The target of the campaign appeared to be Ukraine, an enemy of Russia that has suffered two cyber-attacks on its power grid that it has blamed on Moscow.

ESET, a Slovakian cyber-security software firm, said 80 percent of the infections detected among its global customer base were in Ukraine, followed by Italy with about 10 percent.

Kaspersky Lab said Wednesday that the new ransomware attack that started a day ago "is likely to grow even more," the Global Times said.

"The attack appears to be complex, involving several attack vectors," according to the posting. "We can confirm that a modified EternalBlue exploit is used for propagation, at least within corporate networks", Kaspersky Lab said.

The Kremlin, which has consistently rejected the accusations, said on Wednesday it had no information about the origin of the attack, which also struck Russian companies including oil giant Rosneft.

German email service provider Posteo has already shut down the email address that victims were supposed to use to contact blackmailers and send Bitcoins, and from which they would receive decryption keys; therefore, with the email address blocked, victims won't be able to pay the criminals or get their files back.

In response to the Petya attacks that began in Ukraine, NATO is helping the country to improve its cyber defences. Speaking to journalists on Wednesday, NATO Secretary General Jens Stoltenberg said the collective defence articles could be invoked in the face of a cyber attack, ZDNet reported.

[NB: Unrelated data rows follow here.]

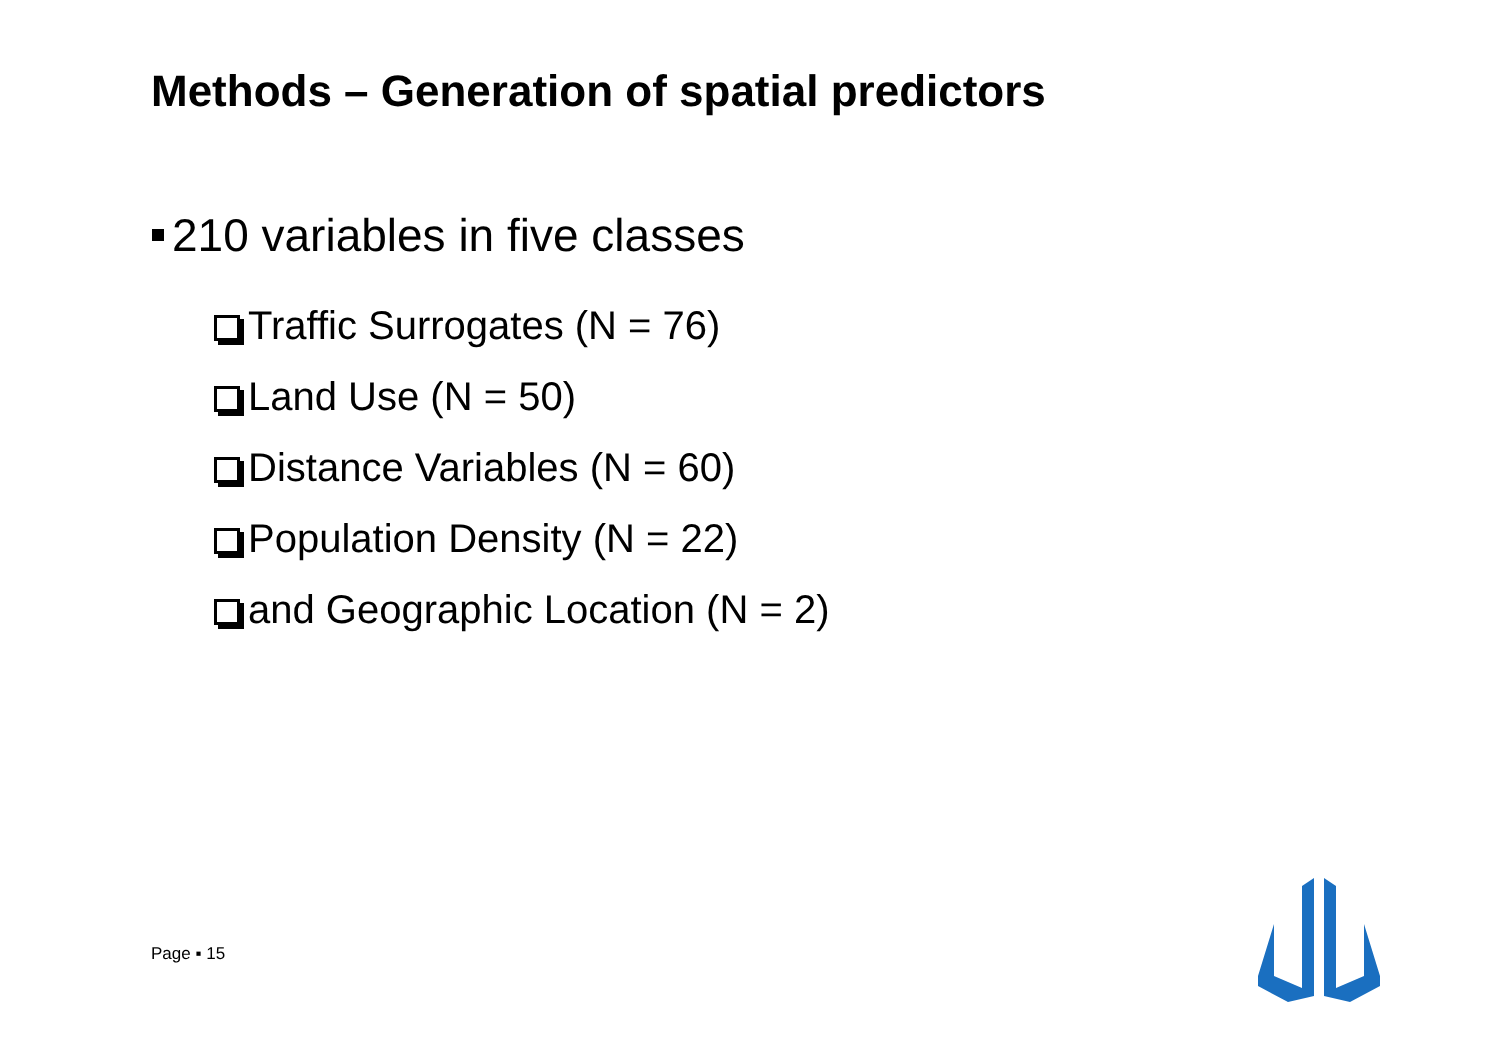Methods – Generation of spatial predictors
210 variables in five classes
Traffic Surrogates (N = 76)
Land Use (N = 50)
Distance Variables (N = 60)
Population Density (N = 22)
and Geographic Location (N = 2)
Page ▪ 15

Article 5 of the North Atlantic Treaty states an attack on one NATO member is consdiered an attack on all.

"We have also decided that a cyber attack can trigger Article 5 and we have also decided -- and we are in the process of establishing -- cyber as a military domain, meaning that we will have land, air, sea, and cyber as military domains," he said. "All of this highlights the advantage of being an alliance of 29 allies because we can work together, strengthen each other, and learn from each other."

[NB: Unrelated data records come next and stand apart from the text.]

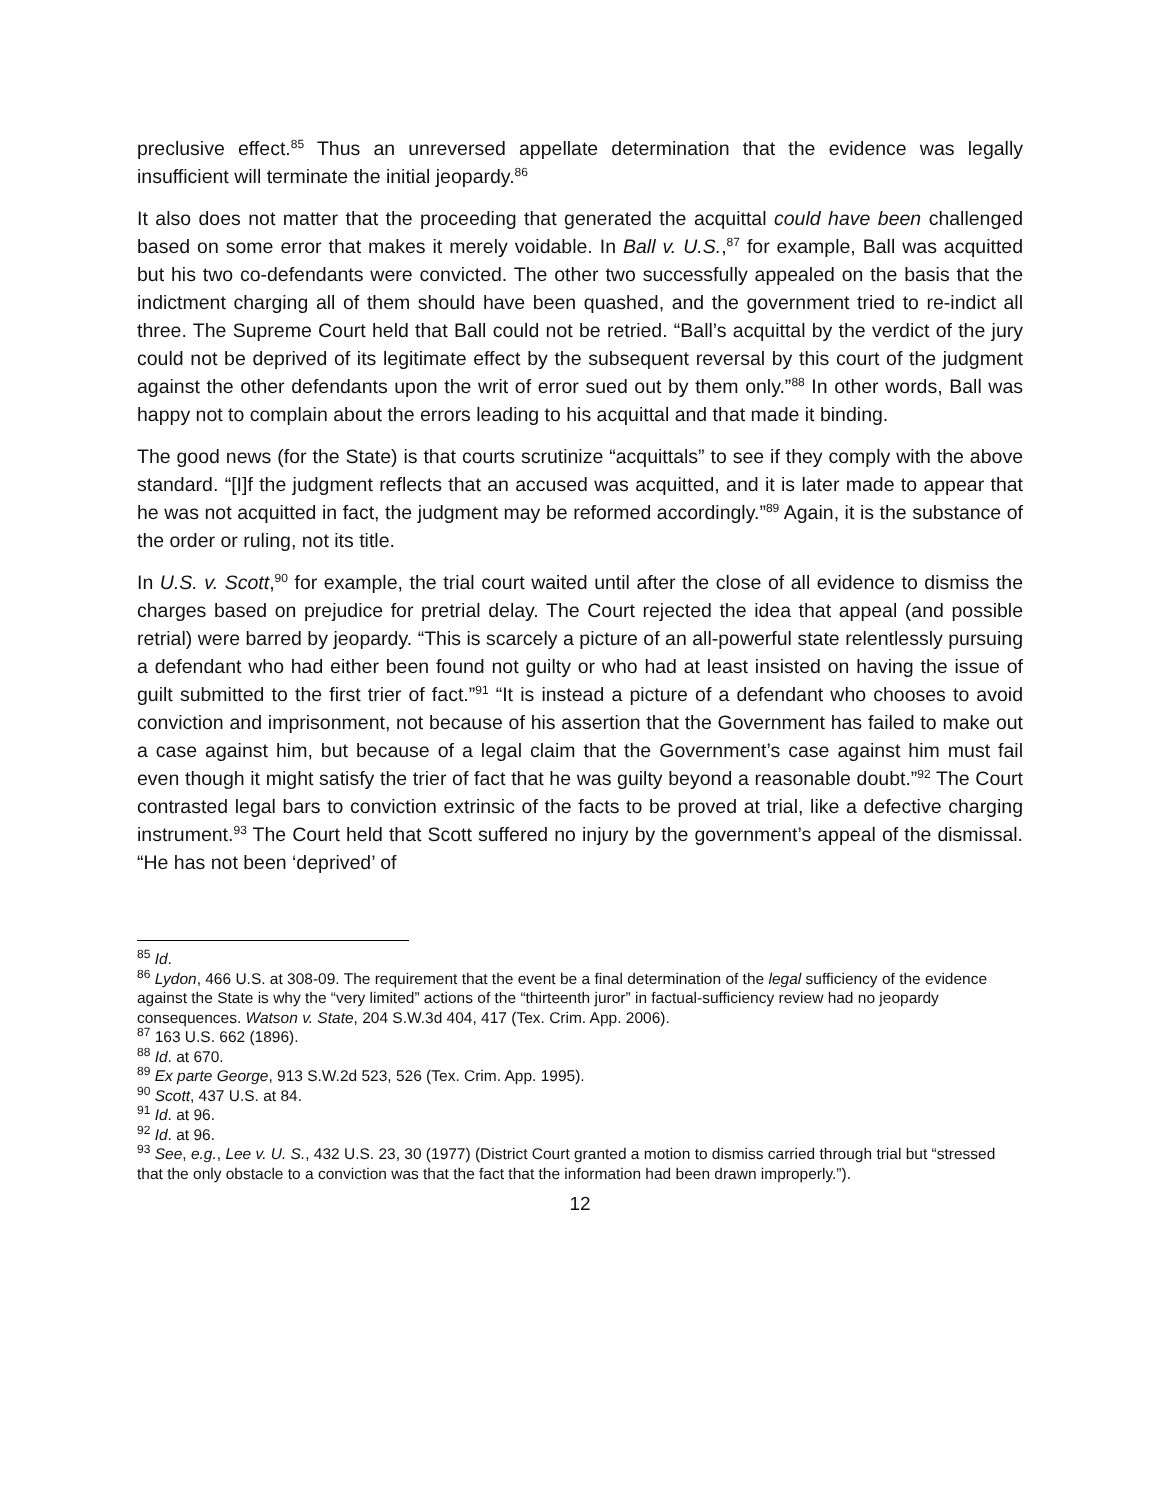preclusive effect.<sup>85</sup> Thus an unreversed appellate determination that the evidence was legally insufficient will terminate the initial jeopardy.<sup>86</sup>
It also does not matter that the proceeding that generated the acquittal could have been challenged based on some error that makes it merely voidable. In Ball v. U.S.,<sup>87</sup> for example, Ball was acquitted but his two co-defendants were convicted. The other two successfully appealed on the basis that the indictment charging all of them should have been quashed, and the government tried to re-indict all three. The Supreme Court held that Ball could not be retried. “Ball’s acquittal by the verdict of the jury could not be deprived of its legitimate effect by the subsequent reversal by this court of the judgment against the other defendants upon the writ of error sued out by them only.”<sup>88</sup> In other words, Ball was happy not to complain about the errors leading to his acquittal and that made it binding.
The good news (for the State) is that courts scrutinize “acquittals” to see if they comply with the above standard. “[I]f the judgment reflects that an accused was acquitted, and it is later made to appear that he was not acquitted in fact, the judgment may be reformed accordingly.”<sup>89</sup> Again, it is the substance of the order or ruling, not its title.
In U.S. v. Scott,<sup>90</sup> for example, the trial court waited until after the close of all evidence to dismiss the charges based on prejudice for pretrial delay. The Court rejected the idea that appeal (and possible retrial) were barred by jeopardy. “This is scarcely a picture of an all-powerful state relentlessly pursuing a defendant who had either been found not guilty or who had at least insisted on having the issue of guilt submitted to the first trier of fact.”<sup>91</sup> “It is instead a picture of a defendant who chooses to avoid conviction and imprisonment, not because of his assertion that the Government has failed to make out a case against him, but because of a legal claim that the Government’s case against him must fail even though it might satisfy the trier of fact that he was guilty beyond a reasonable doubt.”<sup>92</sup> The Court contrasted legal bars to conviction extrinsic of the facts to be proved at trial, like a defective charging instrument.<sup>93</sup> The Court held that Scott suffered no injury by the government’s appeal of the dismissal. “He has not been ‘deprived’ of
<sup>85</sup> Id.
<sup>86</sup> Lydon, 466 U.S. at 308-09. The requirement that the event be a final determination of the legal sufficiency of the evidence against the State is why the “very limited” actions of the “thirteenth juror” in factual-sufficiency review had no jeopardy consequences. Watson v. State, 204 S.W.3d 404, 417 (Tex. Crim. App. 2006).
<sup>87</sup> 163 U.S. 662 (1896).
<sup>88</sup> Id. at 670.
<sup>89</sup> Ex parte George, 913 S.W.2d 523, 526 (Tex. Crim. App. 1995).
<sup>90</sup> Scott, 437 U.S. at 84.
<sup>91</sup> Id. at 96.
<sup>92</sup> Id. at 96.
<sup>93</sup> See, e.g., Lee v. U. S., 432 U.S. 23, 30 (1977) (District Court granted a motion to dismiss carried through trial but “stressed that the only obstacle to a conviction was that the fact that the information had been drawn improperly.”).
12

"NATO has established a trust fund for cyber defence where we finance the programs, the activities we do," he said. "I think that the cyber attacks we have seen this week very much highlight the importance of the support, the help NATO ... provides to Ukraine to strengthen its cyber defences, technical and other kinds of support.

"We will continue to do that and it's an important part of our cooperation with Ukraine."

The Secretary General said NATO was strengthening its own networks and those of its allies, and was conducting more exercises in the cyber domain.

A day after the Petya outbreak began, at least 2,000 attacks have been recorded in over 64 countries.